Tomar boas decisões às vezes pode ser uma arte. Decisões tomadas “de qualquer jeito”, baseadas em elementos duvidosos como ego, oportunismo, necessidade de aparecer, vontade de chocar os outros, vingança ou por puro recalque mesmo são um prato cheio para as coisas irem mal. É preciso muito cuidado na hora de se tomar decisões, pois um aparente ganho certo pode render muito pouco. Como se diz popularmente, “menos é mais”. Vamos ver esse exemplo recente do futebol brasileiro.
O presidente do Grêmio Osasco Audax, o ex-jogador Vampeta, anunciou preços de ingressos mais elevados para o jogo do seu time contra o São Paulo, na estreia do Campeonato Paulista.
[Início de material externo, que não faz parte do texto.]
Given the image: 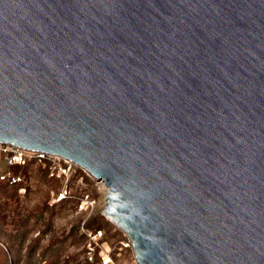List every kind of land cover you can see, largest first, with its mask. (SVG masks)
Returning a JSON list of instances; mask_svg holds the SVG:
<instances>
[{
  "label": "water",
  "instance_id": "1",
  "mask_svg": "<svg viewBox=\"0 0 264 264\" xmlns=\"http://www.w3.org/2000/svg\"><path fill=\"white\" fill-rule=\"evenodd\" d=\"M0 142L103 182L137 264H264V0H0Z\"/></svg>",
  "mask_w": 264,
  "mask_h": 264
},
{
  "label": "rangeland",
  "instance_id": "2",
  "mask_svg": "<svg viewBox=\"0 0 264 264\" xmlns=\"http://www.w3.org/2000/svg\"><path fill=\"white\" fill-rule=\"evenodd\" d=\"M20 172L23 192L0 183V264H85V230L103 231L119 264H137L124 247L126 234L104 216L101 185L87 172L78 167L69 181L50 179L36 165ZM65 185L69 196L58 202Z\"/></svg>",
  "mask_w": 264,
  "mask_h": 264
},
{
  "label": "built area",
  "instance_id": "3",
  "mask_svg": "<svg viewBox=\"0 0 264 264\" xmlns=\"http://www.w3.org/2000/svg\"><path fill=\"white\" fill-rule=\"evenodd\" d=\"M30 165H36L44 168L50 179H65V181H69L74 174L75 169L79 167L63 158L50 154L24 150L16 146L0 142V183L10 187H19V190L23 192L25 190L23 187L25 184V177L20 171ZM99 184L105 194V186L102 182H99ZM68 196L69 189L67 185H65L59 193L57 201L61 202ZM84 234L87 238L85 264H119L112 257L108 243L104 240L105 233L103 231L99 230L93 232L85 230ZM124 247L132 250V244L129 239L128 243Z\"/></svg>",
  "mask_w": 264,
  "mask_h": 264
},
{
  "label": "bare ground",
  "instance_id": "4",
  "mask_svg": "<svg viewBox=\"0 0 264 264\" xmlns=\"http://www.w3.org/2000/svg\"><path fill=\"white\" fill-rule=\"evenodd\" d=\"M78 166V165H77ZM82 169V168H81ZM102 184L105 186V184L102 182ZM104 191H105V194H106V197H107V194H108V189L106 188V186L104 187ZM106 203V202H105Z\"/></svg>",
  "mask_w": 264,
  "mask_h": 264
}]
</instances>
Mais adiante, ainda afirmou que não cobraria o mesmo preço caso o jogo fosse contra Corinthians, Palmeiras ou Santos. O fator que motivou o presidente do Audax a inflacionar os preços foi a estreia do ex-goleiro e ídolo são-paulino, Rogério Ceni, como técnico do time da capital paulista.
Se viu como uma oportunidade de faturar alto, o presidente do clube de Osasco acabou tomando um revés, pois a torcida são-paulina articulou um boicote ao jogo. A polêmica ainda teve muitas idas e vindas, mas o fato é que menos de 3 mil pessoas foram à Arena Barueri, estádio que tem capacidade para cerca de 28 mil torcedores. A decisão do gestor maior do Audax acabou rendendo aos cofres do clube pouco mais de 3 mil reais. Ele ainda afirmou que não precisava do dinheiro da torcida são-paulina, pois, como sabemos, a renda dos jogos é a “grana da pinga” para um time de futebol, mesmo para o pequeno Audax. Isso é verdade, pois os contratos de patrocínio e cotas de de TV rendem muito mais do que as receitas com os jogos. Daí a se justificar rasgar 120 mil reais, há uma distância muito grande. Em muitos lugares, seria caso para demissão.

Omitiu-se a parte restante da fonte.